Across the replication samples, the 1000 Genomes–imputed additive genotype dosages for selected SNPs and indels were tested for association with FTND-defined nicotine dependence (mild, moderate and severe) using linear regression models unless otherwise stated. Adjustments were made for age, sex and eigenvectors (first three for Yale-Penn and the number needed to account for >75% of the phenotypic variability for UW-TTURC, GAIN and nonGAIN). Sample-specific results were combined, first across the replication samples and then across all GWAS and replication samples, using inverse variance-weighted meta-analysis. Odds ratio estimates, computed as eβ for moderate vs mild dependence and e for severe vs mild dependence, were compared across all the samples using the Forest Plot Viewer.40

Bioinformatics analyses

Linkage disequilibrium structure was discerned using LocusZoom41 or Haploview42 with reference to the 1000 Genomes populations of European-ancestry (denoted EUR). SNP annotations were taken from the Ensembl genome browser.43

Splicing QTL analyses

To evaluate the regulatory potential of novel intronic SNPs in CHRNA4 associated with nicotine dependence, we first used RNA-seq and genotype data from the pilot phase of the Genotype-Tissue Expression (GTEx) project to investigate SNP effects on splicing. GTEx captures a wide range of tissues collected post-mortem from donors of any age from 21 to 70 years old, sex and racial/ethnic group, although the data set is comprised mostly of European-ancestry participants.44, 45 Exclusions were made for HIV infection or high-risk behaviors, viral hepatitis, metastatic cancer, recent chemotherapy or radiation therapy, recent whole-blood transfusion or body mass index at the extremes. We focused on the liver tissue, which had the highest CHRNA4 expression levels among the GTEx tissues, and all brain tissues combined, which had lower CHRNA4 expression levels but high relevance for nicotine dependence.

An alternate CHRNA4 transcript (uc010 gke.1) encodes an additional exon (designated 4.1 in Supplementary Figure 1) located between exons 4 and 5 of the major transcript (uc002.yes.2). We used split read counts (reads crossing an exon:exon boundary) and a chi-square test to evaluate the relative efficiency of splicing events, which utilize the exon 4 splice donor and to query whether the efficiency varied by SNP genotype.

Expression QTL analyses

To further evaluate the regulatory potential of novel nicotine dependence-associated SNPs, we conducted in silico testing of SNP associations with transcript-level CHRNA4 mRNA expression using the Brain expression quantitative trait loci (eQTL) Almanac.46 This resource contains genome-wide cis-eQTL results, which were generated using Illumina Omni1-Quad and Immunochip SNP genotypes, followed by 1000 Genomes imputation and mRNA expression levels from Affymetrix Human Exon 1.0 ST arrays on 134 European-ancestry participants in the UK Brain Expression Consortium data set.46 The participants, mostly adults, were free of neurodegenerative disorders and were collected irrespective of nicotine dependence or any other substance phenotype.
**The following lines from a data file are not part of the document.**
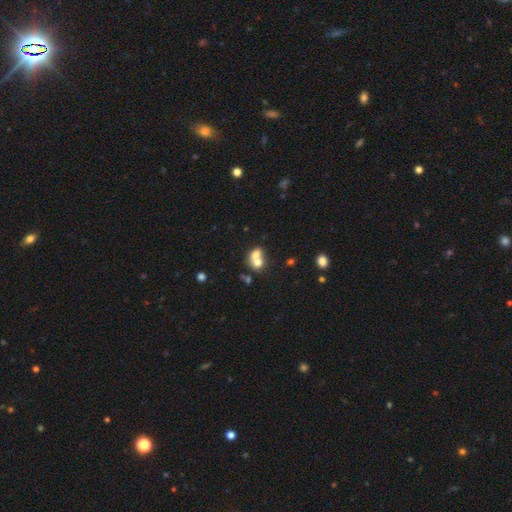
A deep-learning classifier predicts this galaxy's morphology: Smooth or featured? Predicted: smooth (p=0.66). How rounded? Predicted: round (p=0.52). Merging? Predicted: merger (p=0.70).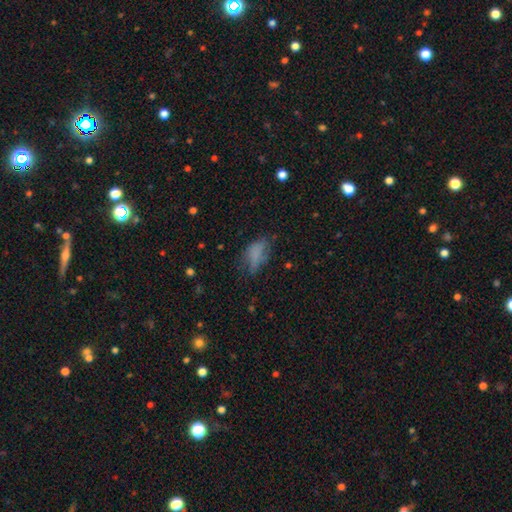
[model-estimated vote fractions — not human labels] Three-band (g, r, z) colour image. It shows a smooth galaxy with no disk features (70%) that is in between round and cigar-shaped (85%). Merging: none (44%).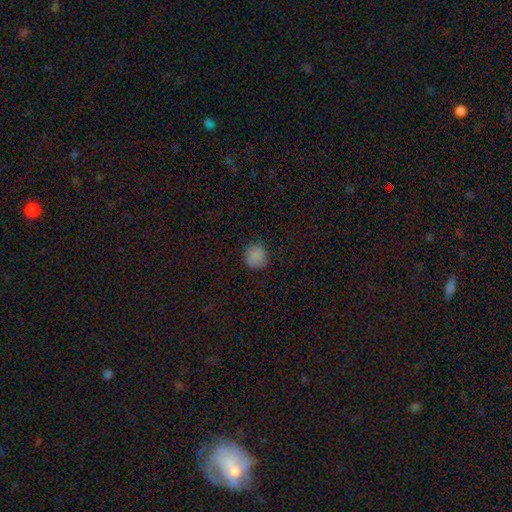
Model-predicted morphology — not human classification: The model was most divided on "merging": none: 82%, minor disturbance: 13%, major disturbance: 3%, merger: 1%. More confident: how rounded — round (87%); smooth or featured — smooth (83%).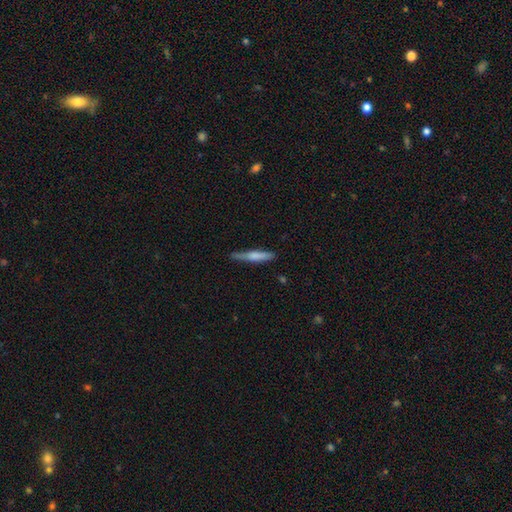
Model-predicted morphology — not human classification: The model was most divided on "smooth or featured": smooth: 61%, featured or disk: 33%, star or artifact: 6%. More confident: how rounded — cigar-shaped (91%); merging — none (76%).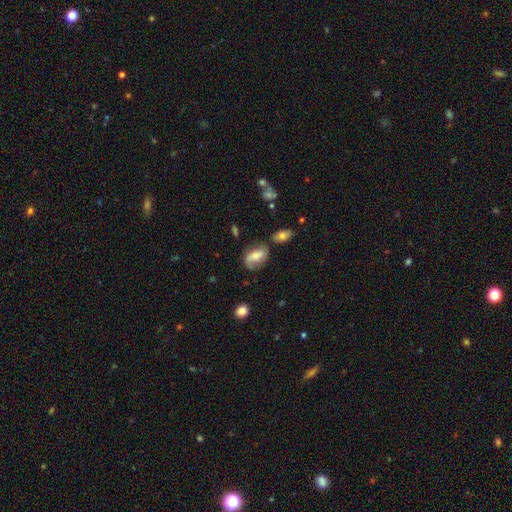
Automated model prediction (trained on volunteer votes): smooth-or-featured: featured or disk: 50% | smooth: 42% | star or artifact: 8%
  merging: none: 61% | minor disturbance: 22% | major disturbance: 9% | merger: 8%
Transcript-level and exon-level expression measurements were made across 10 regions of the post-mortem brain samples: cerebellar cortex, frontal cortex, hippocampus, inferior olivary nucleus (sub-dissected from the medulla), occipital cortex, putamen (at the level of the anterior commissure), substantia nigra, temporal cortex, thalamus (at the level of the lateral geniculate nucleus) and intralobular white matter. In addition to the single CHRNA4 transcript probe, probes were available in each of the exons for the transcripts that provide templates for a full-length CHRNA4 protein; no probe was available for the ancillary exon 4.1 of the alternative transcript that results in a truncated protein.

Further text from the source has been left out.